---- EXERCISE MATERIAL
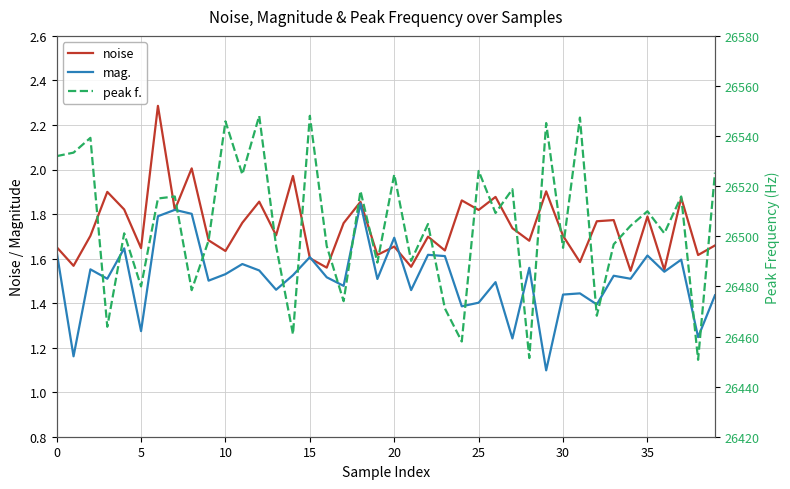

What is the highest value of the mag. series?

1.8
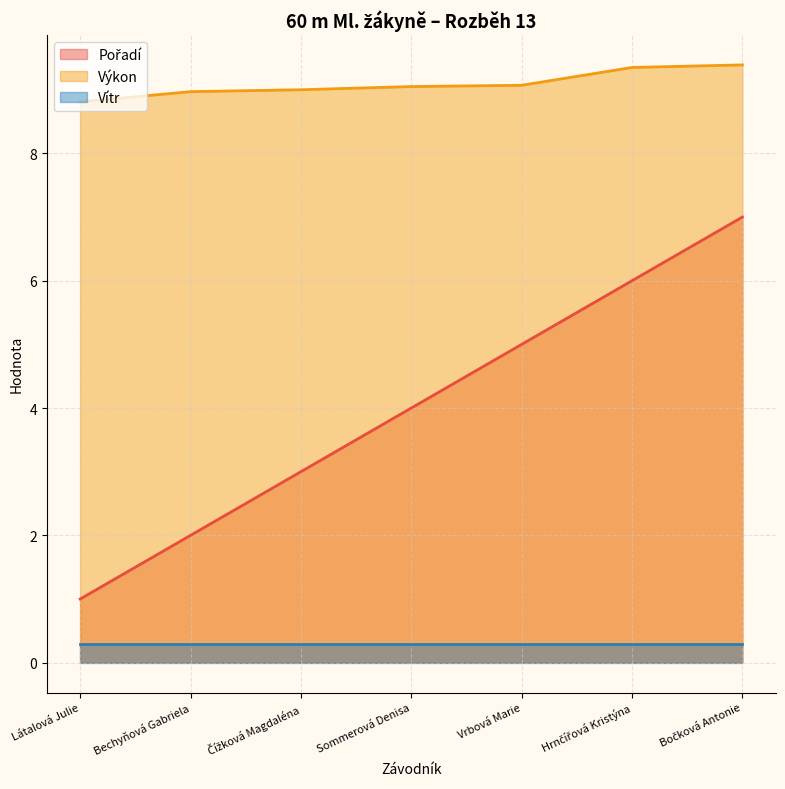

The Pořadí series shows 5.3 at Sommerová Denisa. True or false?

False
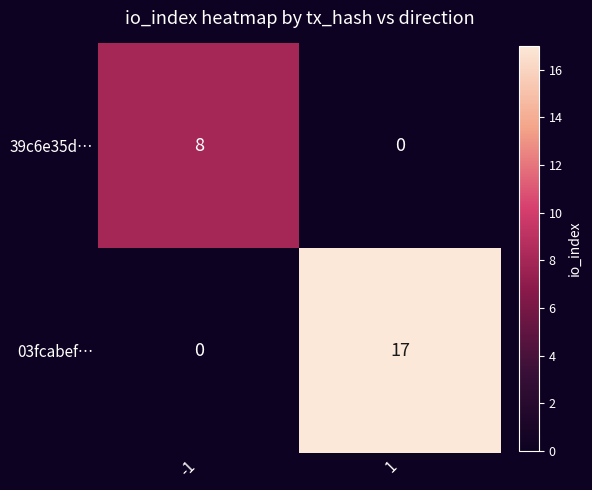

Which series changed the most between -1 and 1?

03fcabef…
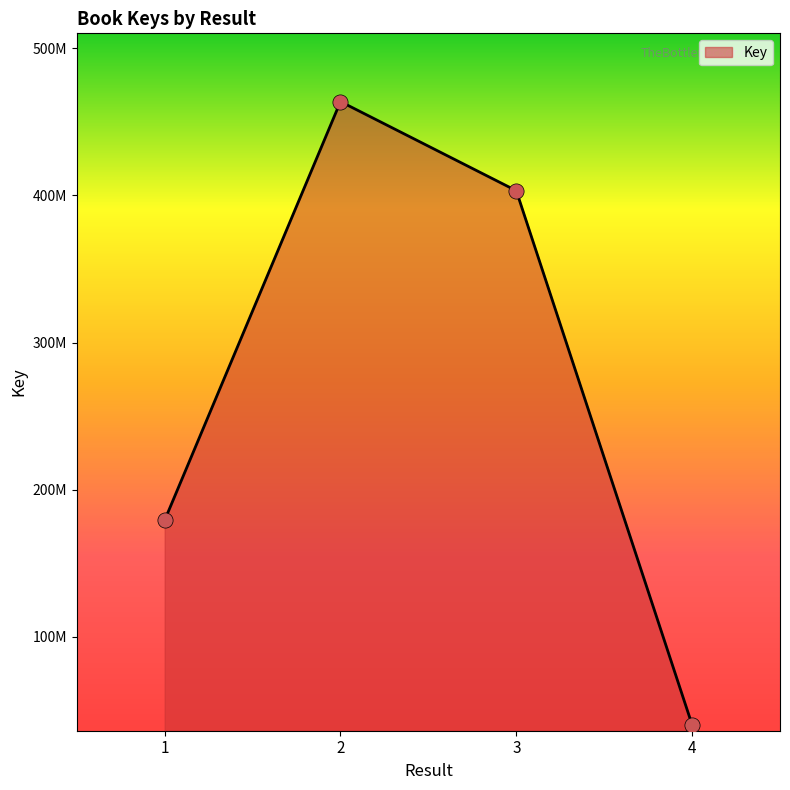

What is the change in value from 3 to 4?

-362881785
--------
■ TASK ■
Copy all of the rows above word for word, leaving out the pictures.

■ RESULT OF THIS TASK ■
What is the highest value of the mag. series?

1.8

The Pořadí series shows 5.3 at Sommerová Denisa. True or false?

False

Which series changed the most between -1 and 1?

03fcabef…

What is the change in value from 3 to 4?

-362881785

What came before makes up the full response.